> WORK REQUEST
Reproduce the records below exactly, but only between the lines holding "comprometido con la verdad." and "dùng và phân", inclusive.

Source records
====

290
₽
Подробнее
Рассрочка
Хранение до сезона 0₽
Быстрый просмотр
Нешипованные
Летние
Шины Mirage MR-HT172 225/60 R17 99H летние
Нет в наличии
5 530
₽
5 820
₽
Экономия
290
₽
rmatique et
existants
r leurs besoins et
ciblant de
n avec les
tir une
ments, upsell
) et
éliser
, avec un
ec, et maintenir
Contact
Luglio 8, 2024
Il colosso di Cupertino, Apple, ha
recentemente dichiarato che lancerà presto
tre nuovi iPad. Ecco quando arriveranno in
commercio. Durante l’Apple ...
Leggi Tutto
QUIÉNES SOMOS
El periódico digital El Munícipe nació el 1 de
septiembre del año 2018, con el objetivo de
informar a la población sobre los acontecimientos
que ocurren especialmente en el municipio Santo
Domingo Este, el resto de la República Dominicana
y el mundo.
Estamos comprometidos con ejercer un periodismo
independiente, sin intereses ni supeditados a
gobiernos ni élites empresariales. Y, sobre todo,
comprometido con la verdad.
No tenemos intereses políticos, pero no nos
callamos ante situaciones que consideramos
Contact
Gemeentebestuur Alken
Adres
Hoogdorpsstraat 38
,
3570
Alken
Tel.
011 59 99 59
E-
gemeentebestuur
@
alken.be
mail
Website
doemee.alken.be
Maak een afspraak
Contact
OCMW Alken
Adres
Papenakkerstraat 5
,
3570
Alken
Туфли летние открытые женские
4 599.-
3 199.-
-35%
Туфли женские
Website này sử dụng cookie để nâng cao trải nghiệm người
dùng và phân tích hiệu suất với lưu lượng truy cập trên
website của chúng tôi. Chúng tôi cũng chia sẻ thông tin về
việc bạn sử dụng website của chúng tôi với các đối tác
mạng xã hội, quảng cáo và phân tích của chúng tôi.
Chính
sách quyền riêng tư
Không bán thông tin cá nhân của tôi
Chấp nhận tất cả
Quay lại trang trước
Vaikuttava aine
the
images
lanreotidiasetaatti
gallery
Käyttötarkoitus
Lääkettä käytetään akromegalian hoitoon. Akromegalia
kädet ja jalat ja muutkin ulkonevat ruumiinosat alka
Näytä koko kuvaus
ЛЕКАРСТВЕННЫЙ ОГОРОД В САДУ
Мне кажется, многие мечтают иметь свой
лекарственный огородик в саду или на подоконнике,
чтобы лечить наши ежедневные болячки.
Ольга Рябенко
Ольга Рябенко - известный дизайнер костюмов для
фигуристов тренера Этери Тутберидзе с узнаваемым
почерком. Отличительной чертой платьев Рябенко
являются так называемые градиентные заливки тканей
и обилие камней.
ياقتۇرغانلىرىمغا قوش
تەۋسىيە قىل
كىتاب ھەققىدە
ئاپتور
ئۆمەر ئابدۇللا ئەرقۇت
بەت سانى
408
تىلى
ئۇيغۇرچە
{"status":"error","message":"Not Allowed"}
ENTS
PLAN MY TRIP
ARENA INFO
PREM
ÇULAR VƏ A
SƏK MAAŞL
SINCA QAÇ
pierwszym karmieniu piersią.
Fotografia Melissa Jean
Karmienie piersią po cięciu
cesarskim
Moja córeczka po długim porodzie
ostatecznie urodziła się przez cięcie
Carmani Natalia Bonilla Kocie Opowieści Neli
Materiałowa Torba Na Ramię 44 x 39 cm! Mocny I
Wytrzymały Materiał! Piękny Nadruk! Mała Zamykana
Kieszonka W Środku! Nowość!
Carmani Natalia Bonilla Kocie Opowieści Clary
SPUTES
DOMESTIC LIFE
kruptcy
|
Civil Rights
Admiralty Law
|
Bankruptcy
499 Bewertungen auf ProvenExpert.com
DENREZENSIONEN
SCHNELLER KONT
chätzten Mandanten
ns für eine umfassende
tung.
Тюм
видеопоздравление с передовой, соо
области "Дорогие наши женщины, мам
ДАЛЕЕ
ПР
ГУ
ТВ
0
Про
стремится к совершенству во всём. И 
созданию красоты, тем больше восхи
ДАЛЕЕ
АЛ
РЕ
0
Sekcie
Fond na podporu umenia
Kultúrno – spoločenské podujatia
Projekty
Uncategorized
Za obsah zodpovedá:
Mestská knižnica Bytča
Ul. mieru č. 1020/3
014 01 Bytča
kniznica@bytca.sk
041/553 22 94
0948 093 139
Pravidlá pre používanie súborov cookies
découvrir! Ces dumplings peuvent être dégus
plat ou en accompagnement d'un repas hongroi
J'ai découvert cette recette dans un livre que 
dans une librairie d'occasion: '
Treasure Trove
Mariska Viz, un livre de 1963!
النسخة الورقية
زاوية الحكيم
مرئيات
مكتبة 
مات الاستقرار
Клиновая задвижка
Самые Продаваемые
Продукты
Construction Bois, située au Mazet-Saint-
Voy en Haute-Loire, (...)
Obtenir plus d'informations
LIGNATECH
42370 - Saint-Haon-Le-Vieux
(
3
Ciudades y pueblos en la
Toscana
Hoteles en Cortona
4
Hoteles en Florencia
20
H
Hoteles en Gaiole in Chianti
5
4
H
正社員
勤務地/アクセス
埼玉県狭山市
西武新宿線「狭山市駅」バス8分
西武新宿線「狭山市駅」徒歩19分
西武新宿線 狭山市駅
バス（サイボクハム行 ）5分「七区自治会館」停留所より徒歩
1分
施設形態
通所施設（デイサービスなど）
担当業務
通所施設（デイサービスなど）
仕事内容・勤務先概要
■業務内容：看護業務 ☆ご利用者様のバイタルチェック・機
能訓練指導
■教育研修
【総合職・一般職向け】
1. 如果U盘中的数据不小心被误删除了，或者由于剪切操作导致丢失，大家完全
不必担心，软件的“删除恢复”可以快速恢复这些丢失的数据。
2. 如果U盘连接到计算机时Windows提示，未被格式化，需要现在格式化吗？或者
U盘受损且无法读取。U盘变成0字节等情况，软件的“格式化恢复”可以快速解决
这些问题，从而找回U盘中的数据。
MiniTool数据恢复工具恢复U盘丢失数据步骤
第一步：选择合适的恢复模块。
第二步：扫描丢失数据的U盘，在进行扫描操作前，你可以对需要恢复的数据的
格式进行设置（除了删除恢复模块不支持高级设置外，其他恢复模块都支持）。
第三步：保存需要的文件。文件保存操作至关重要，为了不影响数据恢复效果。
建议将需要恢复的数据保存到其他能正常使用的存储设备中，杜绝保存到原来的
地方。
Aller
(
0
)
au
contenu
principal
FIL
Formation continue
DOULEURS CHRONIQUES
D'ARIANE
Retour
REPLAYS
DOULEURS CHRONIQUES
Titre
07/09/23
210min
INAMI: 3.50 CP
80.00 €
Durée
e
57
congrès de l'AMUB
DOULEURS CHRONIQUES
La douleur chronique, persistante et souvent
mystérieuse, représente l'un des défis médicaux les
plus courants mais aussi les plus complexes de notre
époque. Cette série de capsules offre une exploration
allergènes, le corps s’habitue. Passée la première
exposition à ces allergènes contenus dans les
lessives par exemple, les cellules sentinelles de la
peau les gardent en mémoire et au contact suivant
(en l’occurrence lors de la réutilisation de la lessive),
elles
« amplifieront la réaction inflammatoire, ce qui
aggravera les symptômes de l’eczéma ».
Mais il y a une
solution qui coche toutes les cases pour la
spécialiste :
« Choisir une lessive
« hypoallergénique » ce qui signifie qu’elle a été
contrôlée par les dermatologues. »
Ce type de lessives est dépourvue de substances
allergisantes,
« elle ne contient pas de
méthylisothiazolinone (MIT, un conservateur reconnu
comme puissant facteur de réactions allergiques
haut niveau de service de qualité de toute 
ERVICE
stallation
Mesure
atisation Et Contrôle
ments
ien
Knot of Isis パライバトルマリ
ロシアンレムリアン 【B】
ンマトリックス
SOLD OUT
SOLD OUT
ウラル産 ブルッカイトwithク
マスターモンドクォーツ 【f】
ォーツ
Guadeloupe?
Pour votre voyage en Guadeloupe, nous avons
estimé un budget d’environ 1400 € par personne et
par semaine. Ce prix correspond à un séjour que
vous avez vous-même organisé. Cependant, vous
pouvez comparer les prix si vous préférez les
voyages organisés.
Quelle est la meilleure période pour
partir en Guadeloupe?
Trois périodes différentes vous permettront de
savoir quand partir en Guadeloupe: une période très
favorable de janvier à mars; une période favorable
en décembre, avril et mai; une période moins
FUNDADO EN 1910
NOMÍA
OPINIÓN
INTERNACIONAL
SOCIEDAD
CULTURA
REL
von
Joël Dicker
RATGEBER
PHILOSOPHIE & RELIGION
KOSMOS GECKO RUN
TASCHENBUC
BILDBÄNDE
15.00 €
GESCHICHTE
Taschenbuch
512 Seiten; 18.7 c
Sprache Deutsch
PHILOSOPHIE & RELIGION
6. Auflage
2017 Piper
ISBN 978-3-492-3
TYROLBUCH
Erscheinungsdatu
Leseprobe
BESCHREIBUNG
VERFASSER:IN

====

> RESULT OF THIS EXERCISE
comprometido con la verdad.
No tenemos intereses políticos, pero no nos
callamos ante situaciones que consideramos
Contact
Gemeentebestuur Alken
Adres
Hoogdorpsstraat 38
,
3570
Alken
Tel.
011 59 99 59
E-
gemeentebestuur
@
alken.be
mail
Website
doemee.alken.be
Maak een afspraak
Contact
OCMW Alken
Adres
Papenakkerstraat 5
,
3570
Alken
Туфли летние открытые женские
4 599.-
3 199.-
-35%
Туфли женские
Website này sử dụng cookie để nâng cao trải nghiệm người
dùng và phân tích hiệu suất với lưu lượng truy cập trên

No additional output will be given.